[What is needed]: Each line from the one containing "For every layout" through the final line below must be reproduced exactly, and no others.

**********

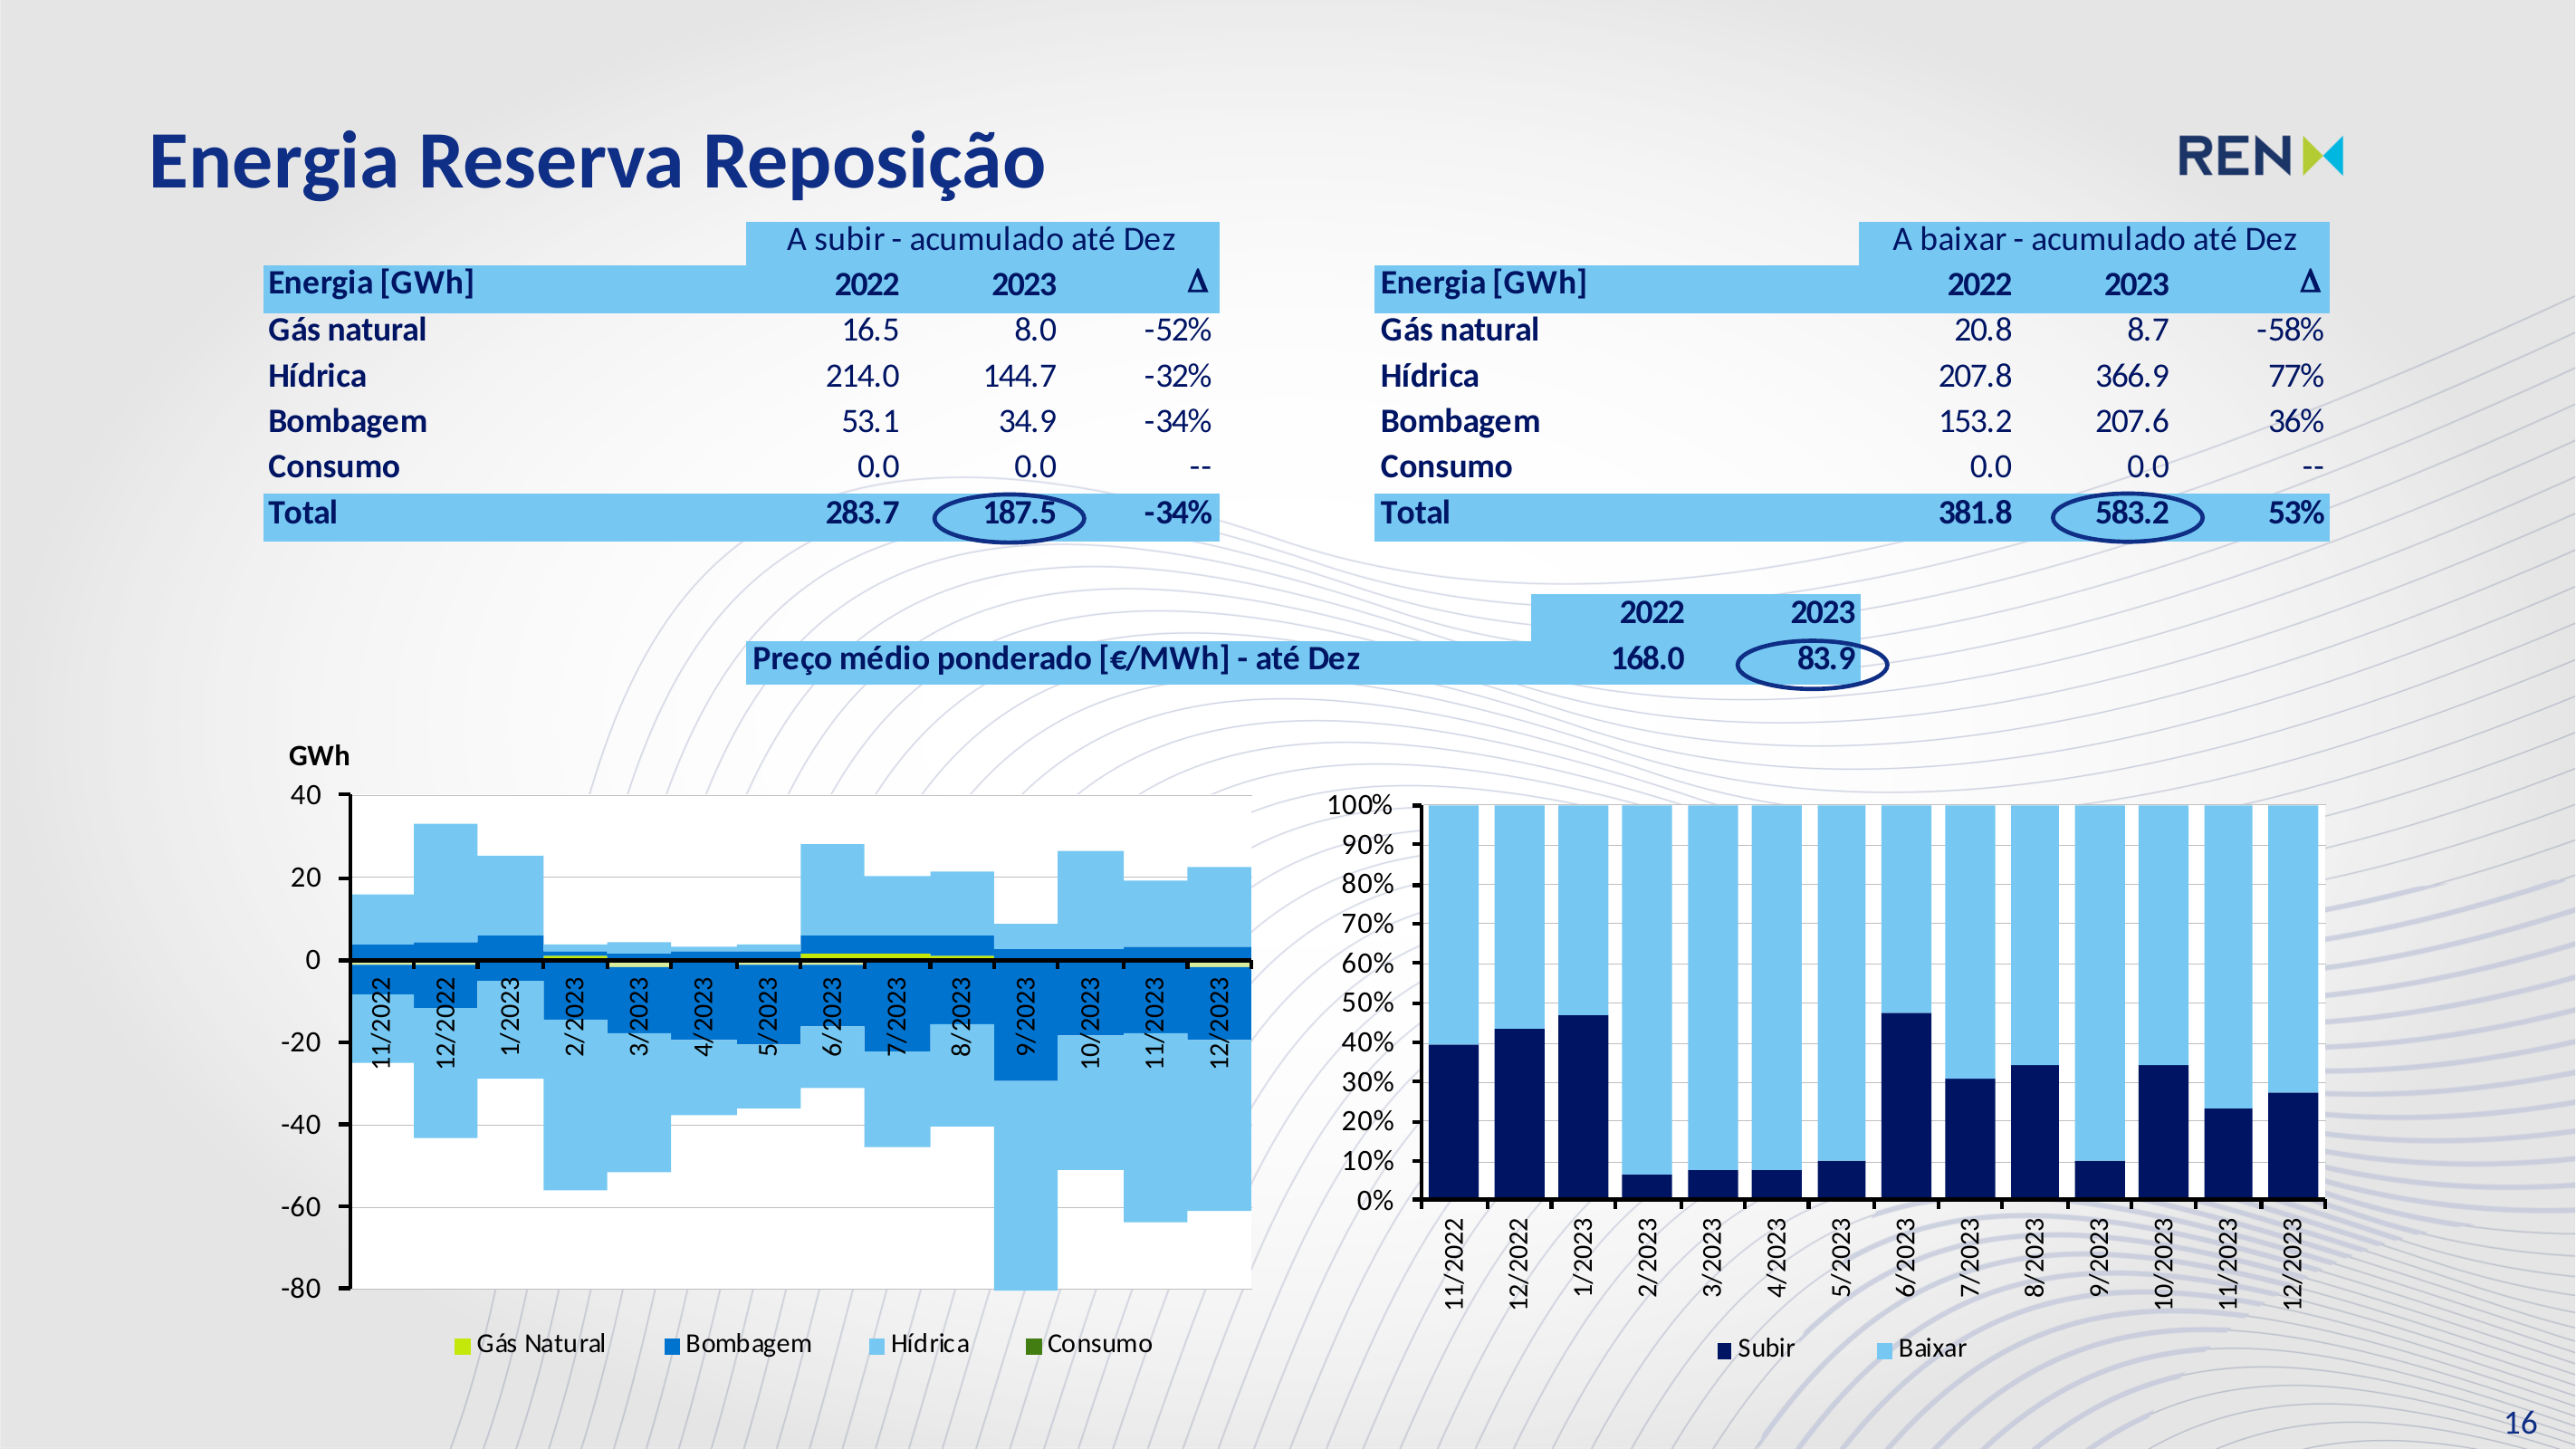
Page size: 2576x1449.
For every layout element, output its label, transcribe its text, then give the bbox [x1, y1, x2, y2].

text_box 16 [2466, 1394, 2575, 1448]
list Energia Reserva Reposição [148, 117, 2152, 206]
picture [0, 0, 2576, 1449]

**********

[Exercise output]:
For every layout element, output its label, transcribe its text, then give the bbox [x1, y1, x2, y2].

text_box 16 [2466, 1394, 2575, 1448]
list Energia Reserva Reposição [148, 117, 2152, 206]
picture [0, 0, 2576, 1449]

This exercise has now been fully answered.